I've seen tankers and stuff flying over them, like when I went into Dubai to negotiate the ports deal before I went to Afghanistan.
But there was this huge, I don't want a tanker, it was just a huge cargo ship.
And there were a bunch of smaller ships loading off of it.
It was offloading on those smaller ships, and they were headed to it.
I said, What is that?
They said, my friend said, coal delivery.
He said, look over there.
And he pointed, and there was this giant power plant in Connecticut.
And those of you who live there now know where I'm talking about.
And it has to be fed every day.
It's providing, this guy's exactly right.
The amount of coal that that cargo ship had to hold would boggle your mind.
These are things that most people never see.
You just go in the room, you flip the switch, and the lights come on, but you don't know how it happens.
And this guy's operating a mine along with other people to bring coal up.

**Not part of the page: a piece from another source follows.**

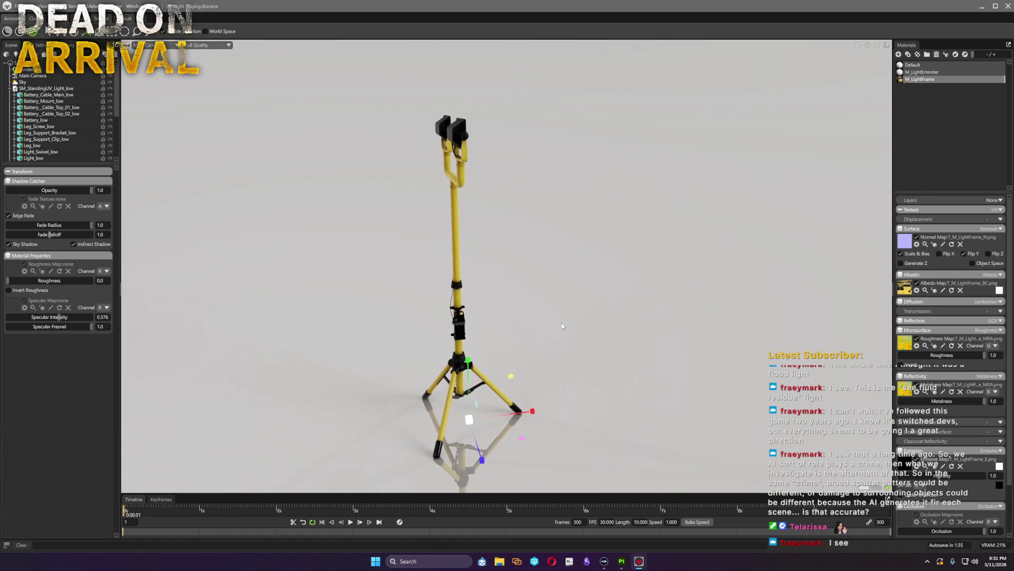
Step: Give the Sky a solid Color backdrop in a dark near-black grey
left_click(24, 82)
left_click(36, 321)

It's a dangerous, risky job.
And you've got the global warming people trying to put it out of business.
And he's right.
If you do that, you're going to have to have some other fuel for the power plants to fire their electricity with, and it is going to cost a tremendous amount of money.
Here's the next bite.
He was just, he's watching the coverage of the disaster, and he said this.
They know nothing about the natural disaster that occurred here.
They know nothing about the damage in the mine and the circumstances surrounding the trap miners.
I caution the media to very much question the veracity of these sources and their motivations.
I particularly cite Mr. Seth Borenstein of the Associated Press for particularly bad reporting and the Fox News Network on what has occurred here.
Rather than utilizing the truthful statements that you heard here, Mr. Borenstein chose to use statements from Mrs. McAteer who were totally false and have nothing to do with or have any understanding of what's happened here.
And this morning, Fox News Network was at it also.
I hope you report that.
Done, Mr. Murray.
By the way, even better, something I left out of the story about that giant ship out there in Long Island Sound servicing the power plant, that coal was from overseas.
It was not American.
That was foreign coal, if you will.
I love this Murray guy because finally somebody is promoting the concept of continual access to sources of energy for the necessity of this country to continue to grow.